Как такое могло случиться? Я сделал это добровольно, силком никто меня не тянул. Если бы мне не хотелось вдаваться в подробности, я бы сразу добавил, что мне тогда было пятнадцать лет. И мог бы еще добавить, что через несколько месяцев я воинственно заявил о своем выходе из рядов комсомола. Неужели, вступая, я не знал об арестах и казнях? Смехотворное оправдание. Возраст тоже не может служить смягчающим обстоятельством. Ведь всего на несколько месяцев раньше, когда я восторгался революцией, мне и пятнадцати не было. Может быть, я боялся? Ничего подобного. Или точнее было б сказать, что в комсомол меня привело осознание жутких масштабов той катастрофы — в том числе и для всякого рода социалистических и коммунистических убеждений, которую означало подавление венгерской революции? Это было бы ближе к истине. Ведь для меня революция была расчетом не с социалистическими или коммунистическими идеями, до этого было еще далеко, а с диктаторской практикой их воплощения. В комсомоле я оставался до мая 1957-го, ровно до той поры, когда понял, что его назначение состоит в реставрации той же самой диктаторской власти. Сегодняшним умом — во всяком случае до описанного момента — я могу проследить внутреннюю логику своей личной истории. Раздвоение началось позднее. Когда я безвольно метался из стороны в сторону, то полагая, что должен защищать эту антидиктаторскую революцию, то думая, что защищать нужно социалистические и коммунистические убеждения. С 1959-го я снова был членом этой организации и выбыл из нее, кажется, в 1961-м, тихо и незаметно, уже не осмеливаясь хлопать дверью. Одновременно защищать и то, и другое было невозможно. Но несмотря на это — или наряду с этим — вплоть до 21 августа 1968 года я верил, что социализм можно реформировать и диктатура не обязательно вытекает из его природы. Не то слово — как верил!
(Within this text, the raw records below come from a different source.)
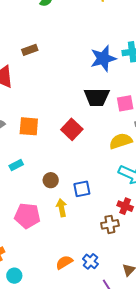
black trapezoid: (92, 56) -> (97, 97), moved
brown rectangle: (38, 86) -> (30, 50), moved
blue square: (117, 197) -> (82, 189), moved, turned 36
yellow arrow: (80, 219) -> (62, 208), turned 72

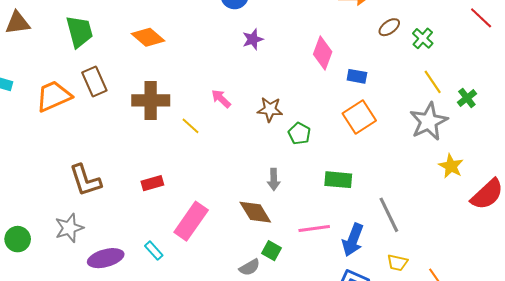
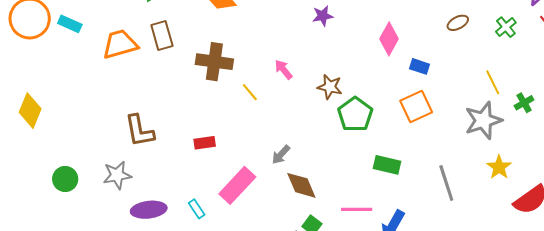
green cross: (423, 38) -> (506, 27), moved
green pentagon: (299, 133) -> (355, 114), size x1.6
gray arrow: (274, 180) -> (281, 155), moved, turned 35
gray line: (389, 215) -> (446, 183), moved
Если бы, на основе последующего опыта и сегодняшнего разумения, я пытался искать для себя оправданий, а не исследовать внутреннюю логику личной истории, то сейчас мне пришлось бы оставить в тени некоторые подробности своей жизни. И тогда коллективная память стала бы беднее — ровно настолько, сколько я утаил. Я этого не хочу. И значит, у меня уже нет причин прикрывать чужим моральным авторитетом или оправдывать ошибками других историю собственных ошибок и заблуждений. Если Вольф Бирман в произнесенной по торжественному случаю речи называет Сашу Андерсона засранцем и агентом «штази», он тем самым характеризует себя и своего оппонента, что в моих глазах не делает Бирмана ни порядочней, ни умнее, но это касается их двоих, могут драться, если хотят, на дуэли. Иное дело — и это уже не в порядке вещей, — когда бывший диссидент Юрген Фукс начинает расследование в доступном с недавних пор архиве «штази» в поисках доказательств, что Саша Андерсон был стукачем. Ибо это — во всяком случае в моем понимании — дело не пострадавшего, а полиции, прокуроров и судей. Ну а если закон не дает им таких полномочий, значит речь идет, по всей вероятности, о проблеме моральной. Но в вопросах моральных мои полномочия распространяются исключительно на меня одного. У меня нет полномочий подыскивать для других еще более смачные или более безобидные эпитеты, равно как и полномочий для поисков еще более неопровержимых улик или, наоборот, смягчающих обстоятельств.
Одинаковых людей не бывает. Для оценки людей — таких и сяких — есть обоснованные и, быть может, необходимые нравственные сентенции. Становиться «сякими» нам обычно не хочется.
Но когда человек попадает в клещи, то ситуация, по всей вероятности, выглядит очень буднично и очень брутально. Поскольку дело касается личной порядочности, то, пытаясь ее защитить, человек реагирует бурно. Бьется как зверь в капкане или бунтует.
Начальники секретных служб, разумеется, люди крайне жестокие, хотя их жестокость скорее всего объясняется не бесчувственностью. Им приходится знать о том, о чем мы, сидя в наших удобных креслах, не желаем и слышать. Бесчувственность, если в таковой будет необходимость, они купят, наняв мастера пыточных дел. Если нужно, то купят и тонкого искусителя, и обольстительную красотку, и подающего надежды специалиста, и — опять-таки если понадобится — снайпера. Начальник хорошо поставленной секретной службы в принципе обладает не меньшими психологическими познаниями и чутьем, чем Шекспир или Чехов. Вопросы идеологии, от имени и в интересах которой ему приходится действовать, он оставляет политикам. Идеологические нюансы могут испортить чутье. Ведь идеология всегда стремится к тому, чтобы переделать общество, сделать его не таким, каково оно есть, начальнику же секретной службы приходится исходить из того, каковы люди на самом деле. Для этого ему и нужно чутье, в этом его профессия.